En 1989 obtuvo el Segundo Premio Miguel Otero Silva de novela, Editorial Planeta. En el 2000 recibió el Premio Municipal de Literatura, Mención Poesía, por su poemario Los Poseídos. Ha publicado cinco poemarios y nueve novelas. Desde el 2018 el Papel Literario de El Nacional creó la Serie José Pulido pregunta y publica las entrevistas que ha realizado a creadores y artistas.

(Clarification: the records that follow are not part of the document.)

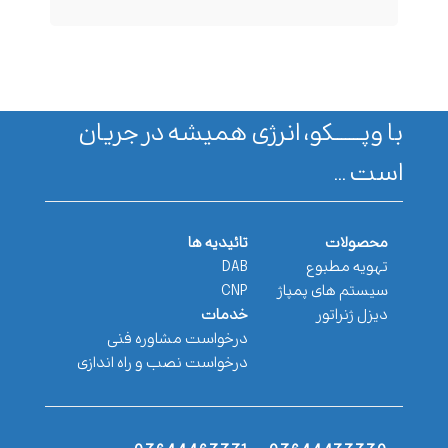
با وپـــــــکو، انرژی همیشه در جریان
است ...
محصولات
تائیدیه ها
تهویه مطبوع
DAB
سیستم های پمپاژ
CNP
دیزل ژنراتور
خدمات
درخواست مشاوره فنی
درخواست نصب و راه اندازی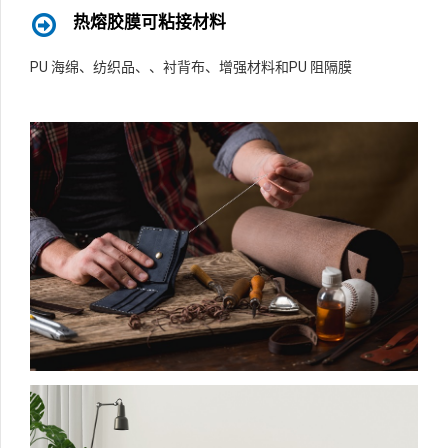
热熔胶膜可粘接材料
PU 海绵、纺织品、、衬背布、增强材料和PU 阻隔膜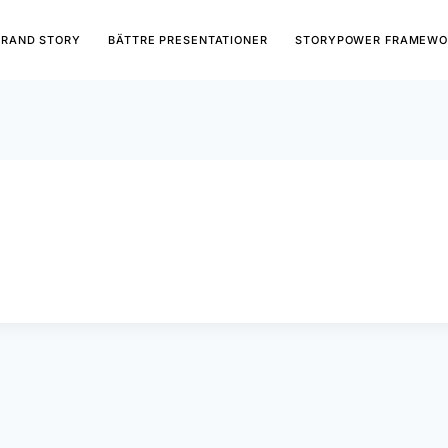
BRAND STORY
BÄTTRE PRESENTATIONER
STORYPOWER FRAMEWO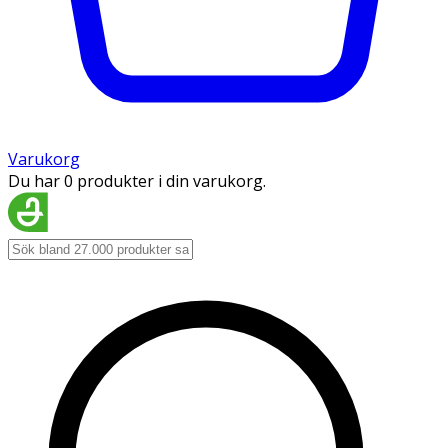
Varukorg
Du har 0 produkter i din varukorg.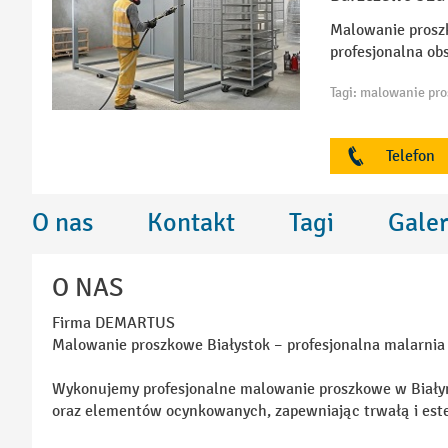
Malowanie proszk
profesjonalna ob
Telefon
O nas
Kontakt
Tagi
Galer
O NAS
Firma DEMARTUS
Malowanie proszkowe Białystok – profesjonalna malarnia
Wykonujemy profesjonalne malowanie proszkowe w Białyms
oraz elementów ocynkowanych, zapewniając trwałą i est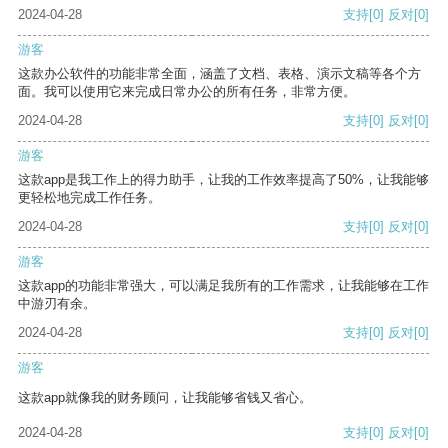
2024-04-28
支持
[0]
反对
[0]
游客
这款办公软件的功能非常全面，涵盖了文档、表格、演示文稿等各个方
面。我可以使用它来完成日常办公的所有任务，非常方便。
2024-04-28
支持
[0]
反对
[0]
游客
这款app是我工作上的得力助手，让我的工作效率提高了50%，让我能够
更轻松地完成工作任务。
2024-04-28
支持
[0]
反对
[0]
游客
这款app的功能非常强大，可以满足我所有的工作需求，让我能够在工作
中游刃有余。
2024-04-28
支持
[0]
反对
[0]
游客
这款app就像我的财务顾问，让我能够省钱又省心。
2024-04-28
支持
[0]
反对
[0]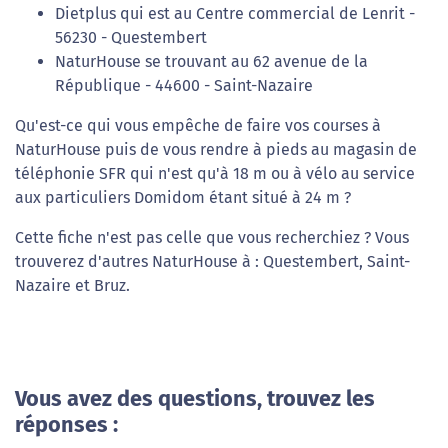
Dietplus qui est au Centre commercial de Lenrit -
56230 - Questembert
NaturHouse se trouvant au 62 avenue de la
République - 44600 - Saint-Nazaire
Qu'est-ce qui vous empêche de faire vos courses à
NaturHouse puis de vous rendre à pieds au magasin de
téléphonie SFR qui n'est qu'à 18 m ou à vélo au service
aux particuliers Domidom étant situé à 24 m ?
Cette fiche n'est pas celle que vous recherchiez ? Vous
trouverez d'autres NaturHouse à : Questembert, Saint-
Nazaire et Bruz.
Vous avez des questions, trouvez les
réponses :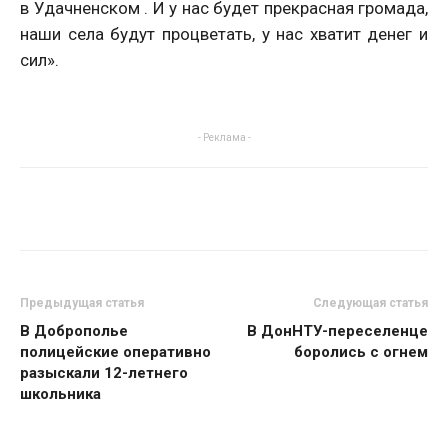
в Удачненском . И у нас будет прекрасная громада,
наши села будут процветать, у нас хватит денег и
сил».
- Реклама -
Предыдущая статья
Следующая статья
В Доброполье
В ДонНТУ-переселенце
полицейские оперативно
боролись с огнем
разыскали 12-летнего
школьника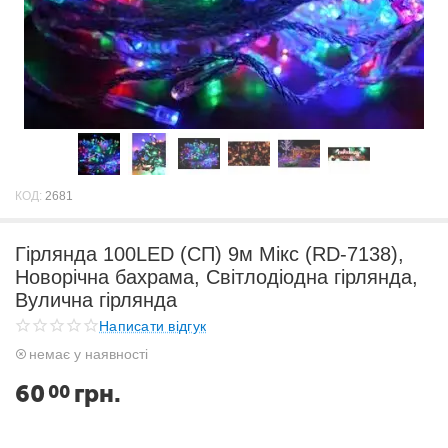
КОД:
2681
Гірлянда 100LED (СП) 9м Мікс (RD-7138),
Новорічна бахрама, Світлодіодна гірлянда,
Вулична гірлянда
Написати відгук
немає у наявності
60
грн.
00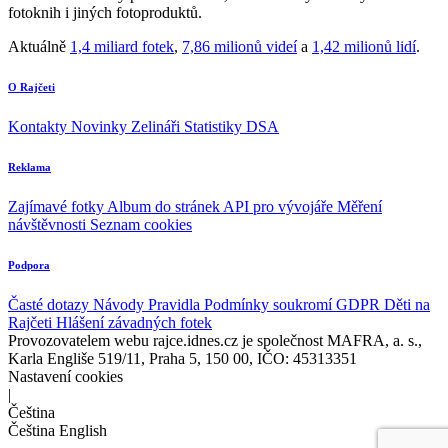
fotoknih i jiných fotoproduktů.
Aktuálně
1,4 miliard fotek
,
7,86 milionů videí
a
1,42 milionů lidí
.
O Rajčeti
Kontakty
Novinky
Zelináři
Statistiky DSA
Reklama
Zajímavé fotky
Album do stránek
API pro vývojáře
Měření
návštěvnosti
Seznam cookies
Podpora
Časté dotazy
Návody
Pravidla
Podmínky soukromí
GDPR
Děti na
Rajčeti
Hlášení závadných fotek
Provozovatelem webu rajce.idnes.cz je společnost MAFRA, a. s.,
Karla Engliše 519/11, Praha 5, 150 00, IČO: 45313351
Nastavení cookies
|
Čeština
Čeština
English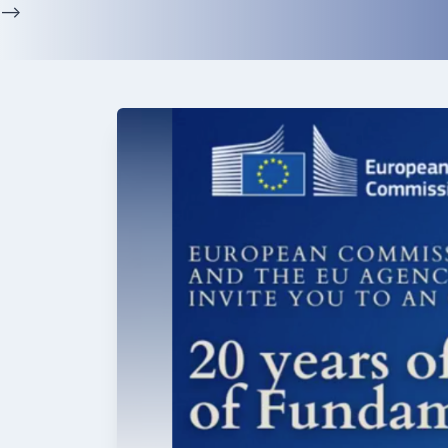
Skip
-->
to
content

(Ha fundado y dirigido varios suplementos y revistas de literatura. Si se requiere información detallada sobre estas publicaciones, favor solicitarla a este  correo: jipulido777@gmail.com)

Forma parte de la Antología Por ocho centurias, XXI Encuentro de Poetas Iberoamericanos, Salamanca, España, entre otras. Ha sido invitado a festivales en Irak, Colombia, Brasil, Chile, España y Génova. Participó, en 2012, como invitado de los Encuentros de Poetas Iberoamericanos que se celebran en SalamancaEn el 2018 y en el 2019 invitado al Festival Internacional de Poesía de Génova.